Mikadze 1
Luka Mikadze
Professor Shepardson
Philosophy of Human Nature
9 December 2019
The Soul and its Relation to the Person in Locke
Many philosophers have theorized possible connections between the soul and the body.
Preceding Locke, few offered an apprehensive distinction of one’s consciousness. Locke’s
publication, Essay II, provided an account designated towards his iteration of a “person” and the
soul. He believed that a person is separate from the soul and body, and defined it as a “thinking
intelligent being, that has reason and reflection, and can consider itself as itself, the same
thinking thing at different times and places” (Locke 115). With this declaration, he offered
various examples supporting his claim of the soul and its relation to the person.
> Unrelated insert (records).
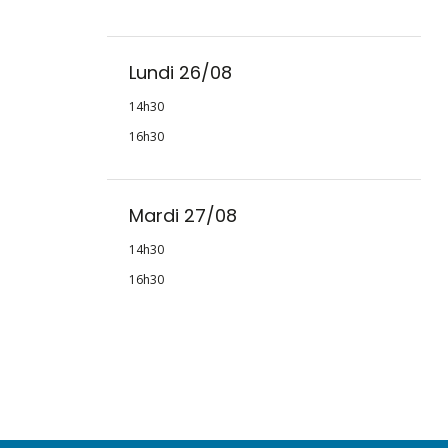
Lundi 26/08
14h30
16h30
Mardi 27/08
14h30
16h30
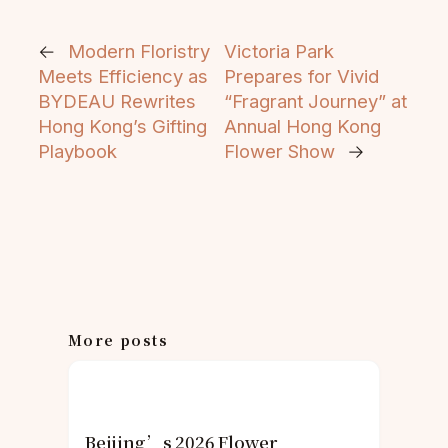
←
Modern Floristry
Victoria Park
Meets Efficiency as
Prepares for Vivid
BYDEAU Rewrites
“Fragrant Journey” at
Hong Kong’s Gifting
Annual Hong Kong
Playbook
Flower Show
→
More posts
Beijing’s 2026 Flower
To better understand Locke’s theory, it is first essential to accentuate the thought
experiment that it may resolve. The predicament embellished in the “Ship of Theseus” thought
experiment was whether an item that has had the entirety of its parts replaced remains
fundamentally the same object or not. The experiment denied the concept of identity and left a
desire for clarity. Locke would argue that since the point of which the object becomes different is
too vague and complicated to determine, there must be another force clarifying the condition of
its identity. This conclusion introduced his hypothesis of “persons,” which suggested a third
factor crucial for personal identity. Although objects may not have souls, Locke believed that
humans have three determining conditions: the soul, the body, and the concept of “persons.” He
argued that personal identity is consistent with the identity of a “person” rather than a soul.